*PASSAGE*
-- START --

144 of 148 people found the following review helpful
Fraud and Fried,
This review is from: AT&T 2701HG-B 2Wire Wireless Gateway DSL Router Modem (Electronics)
These routers come with really poor power adapters that are 1) energy inefficient, and 2) overheat. Notice the reviews for failures; most of them come from power failures. Mine was the same. AT&T oversold it to me when I added a DSL line upon moving to my apartment. The router fried about 1 month after the warranty expiration. The power supply itself is 5.1V ... now, how often do you see 5.1V adaptors out there? As if they couldn't engineer the thing to interchange with a $2.00 5V adaptor instead of shilling for $10 to AT&T for a replacement.
More to the point, the wireless network portion is an 802.11g router - meaning it's an older slower technology. If you're going to buy a wireless router nowadays, you should get a faster 802.11n router, which should be back-compatable with 802.11g hardware. Why are they shipping 802.11g routers nowadays when 802.11n has been official since September, 2009, and widely available since summer, 2007?
Not to mention, for the money you spend on this router, you could purchase an identical one with 1) print-server capabilites (meaning you could attach a printer to the router allowing anyone on your wireless network to attach to the router) and/or 2) a port for Network Attached Storage (a backup hard drive or media disk you can avoid attaching and de-attaching to your computer). It also doesn't have the, ahem, ease of use that dodge most makers of routers. Compare Apple's AirPort to make the router function as a bridge (basically a way to extend a wireless router by using it to relay or boost the signal from another router). On an Apple router, you click a box saying "enable bridge mode," on this, you enter VPI 0, VCI 35, disable PCI search, change the connection type, and disable routing...and remember to press save.

-- END --

*DATA SHOWN*
-- START --

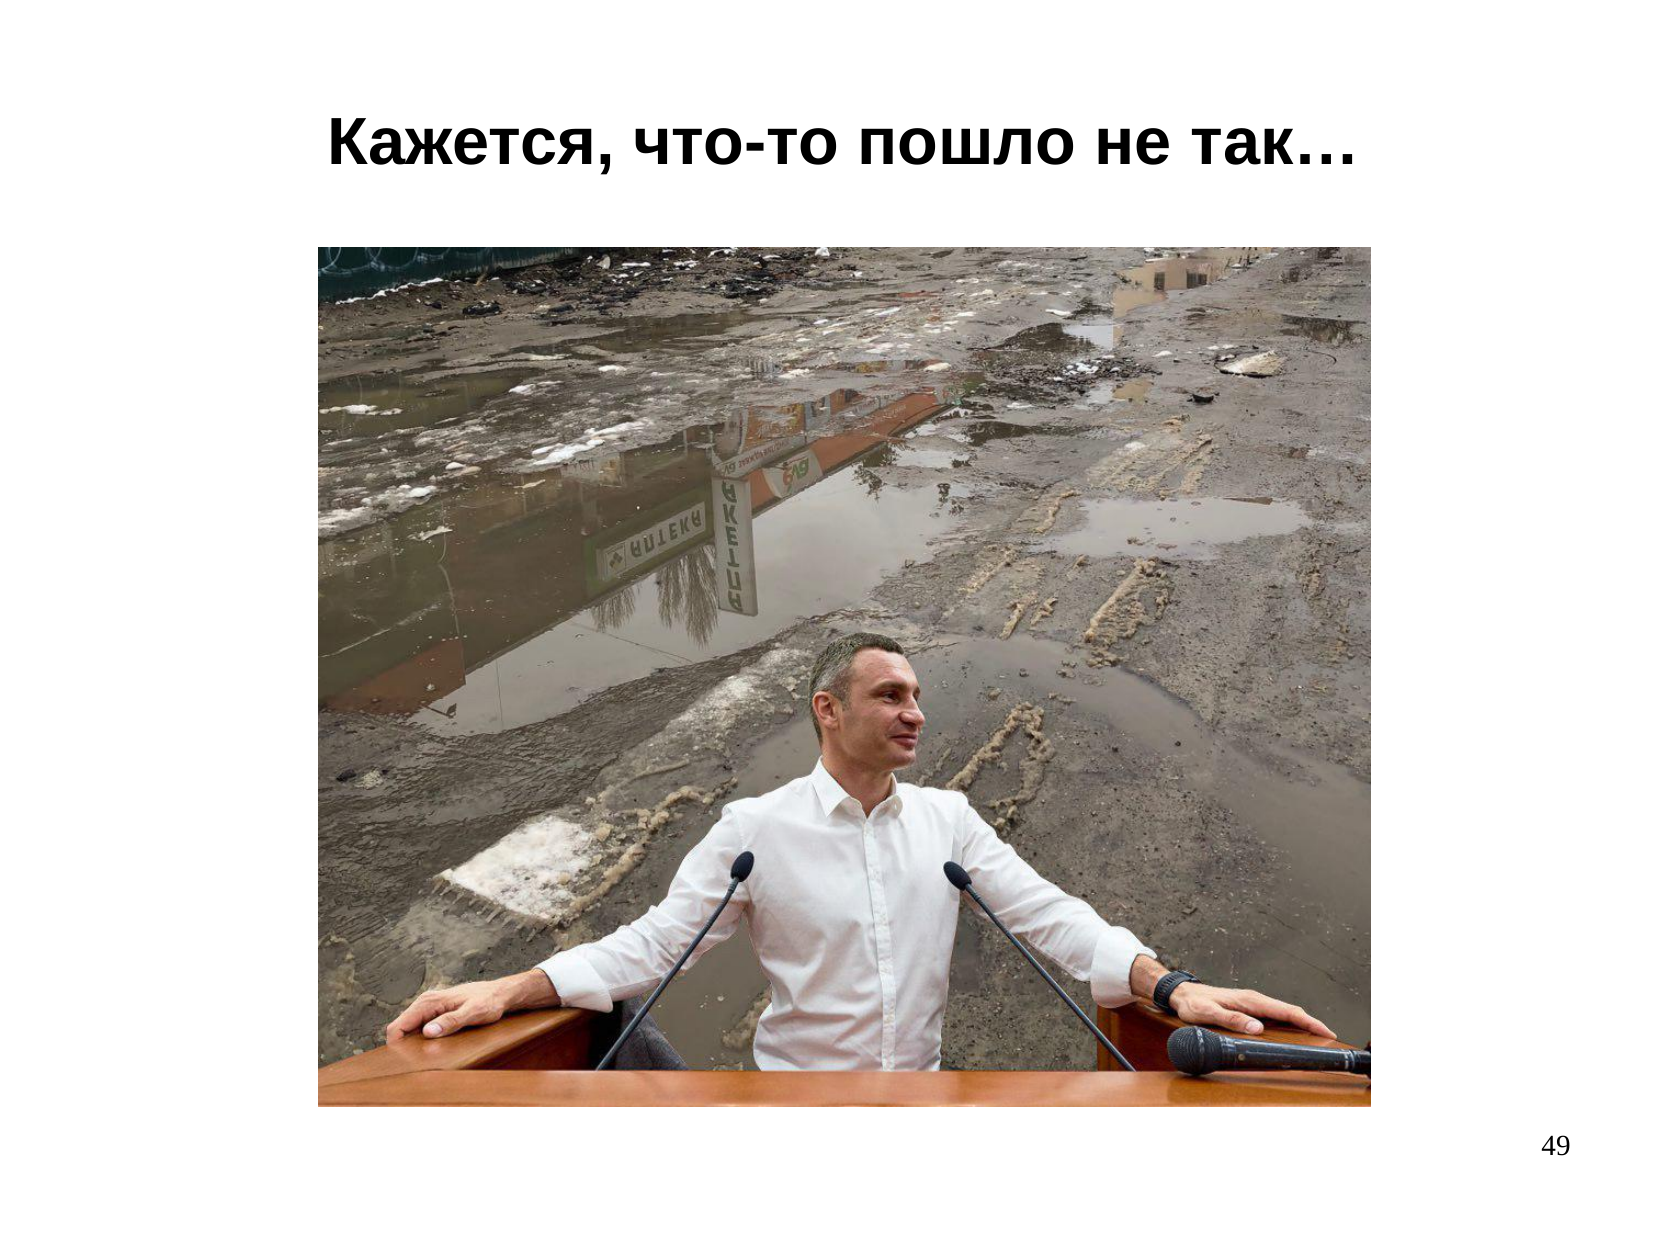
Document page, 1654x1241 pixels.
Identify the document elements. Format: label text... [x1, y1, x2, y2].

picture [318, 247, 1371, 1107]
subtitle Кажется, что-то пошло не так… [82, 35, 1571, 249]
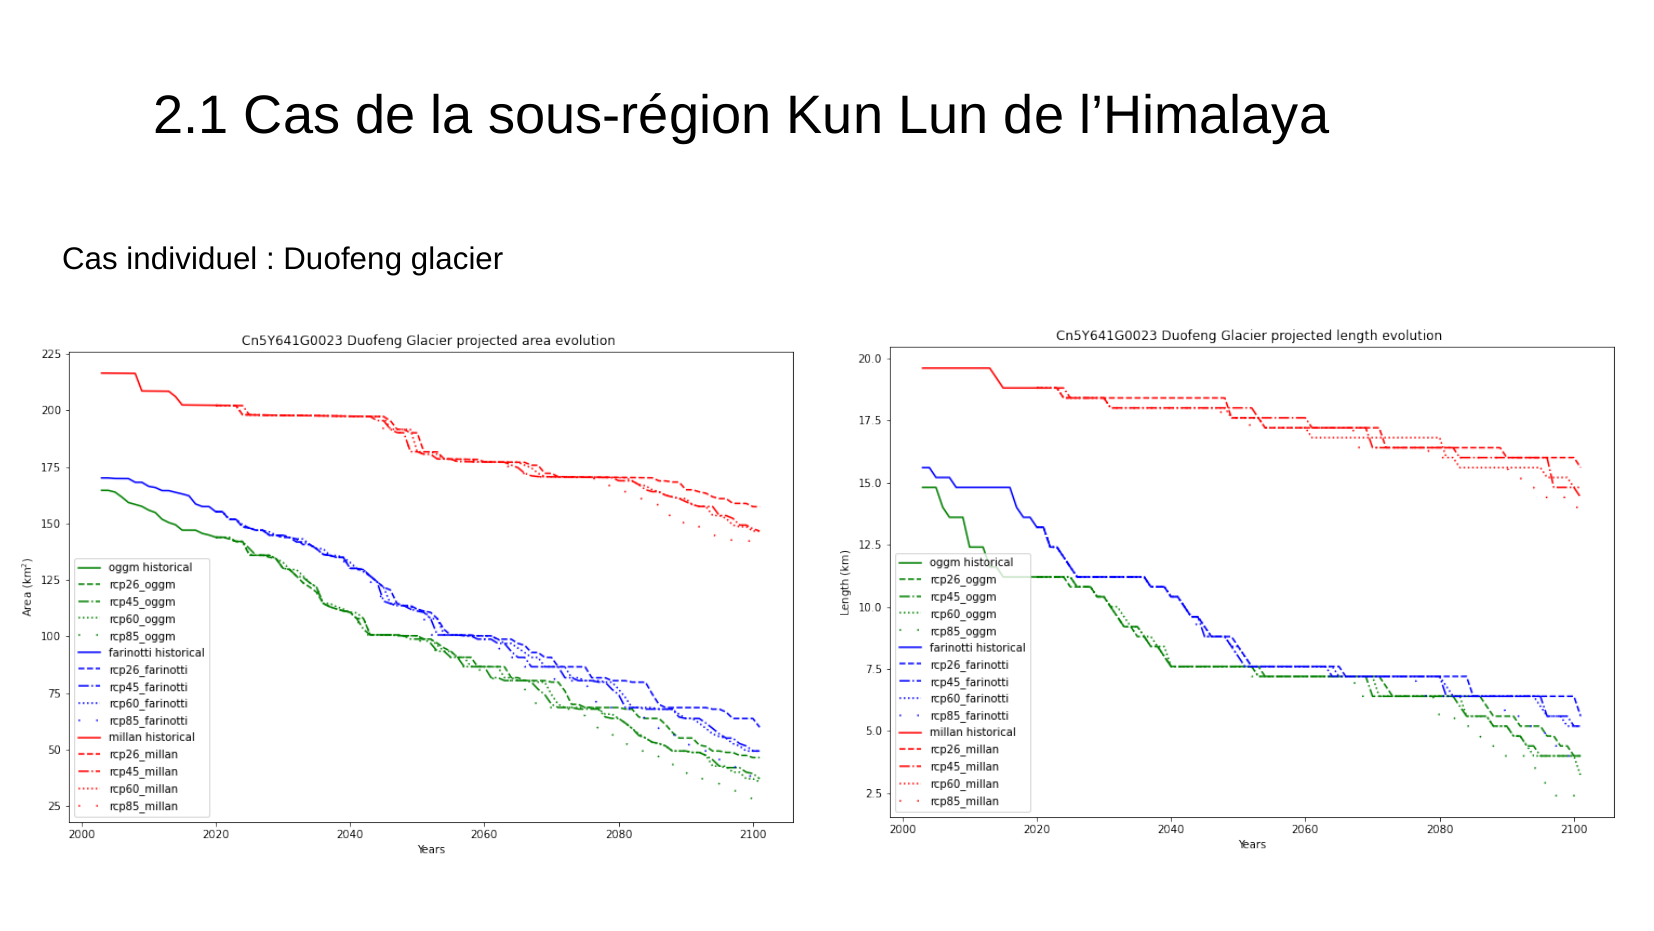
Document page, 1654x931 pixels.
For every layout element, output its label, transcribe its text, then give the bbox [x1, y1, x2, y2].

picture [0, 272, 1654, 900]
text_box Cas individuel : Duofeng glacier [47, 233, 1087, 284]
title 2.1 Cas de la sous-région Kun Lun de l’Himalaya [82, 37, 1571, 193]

-- END --

*INSTRUCTIONS*
1. According to the review, how long after the warranty expired did the router fry?
2. Rewrite the rows from the line holding "Document page, 1654x931 pixels." through the end of the rows, inclusive, replacing "transcribe" with "copy" and leaving everything else unchanged.
The rows have no connection to the review.

*SOLVED PROBLEMS*
1. About 1 month after the warranty expiration.

2.
Document page, 1654x931 pixels.
For every layout element, output its label, copy its text, then give the bbox [x1, y1, x2, y2].

picture [0, 272, 1654, 900]
text_box Cas individuel : Duofeng glacier [47, 233, 1087, 284]
title 2.1 Cas de la sous-région Kun Lun de l’Himalaya [82, 37, 1571, 193]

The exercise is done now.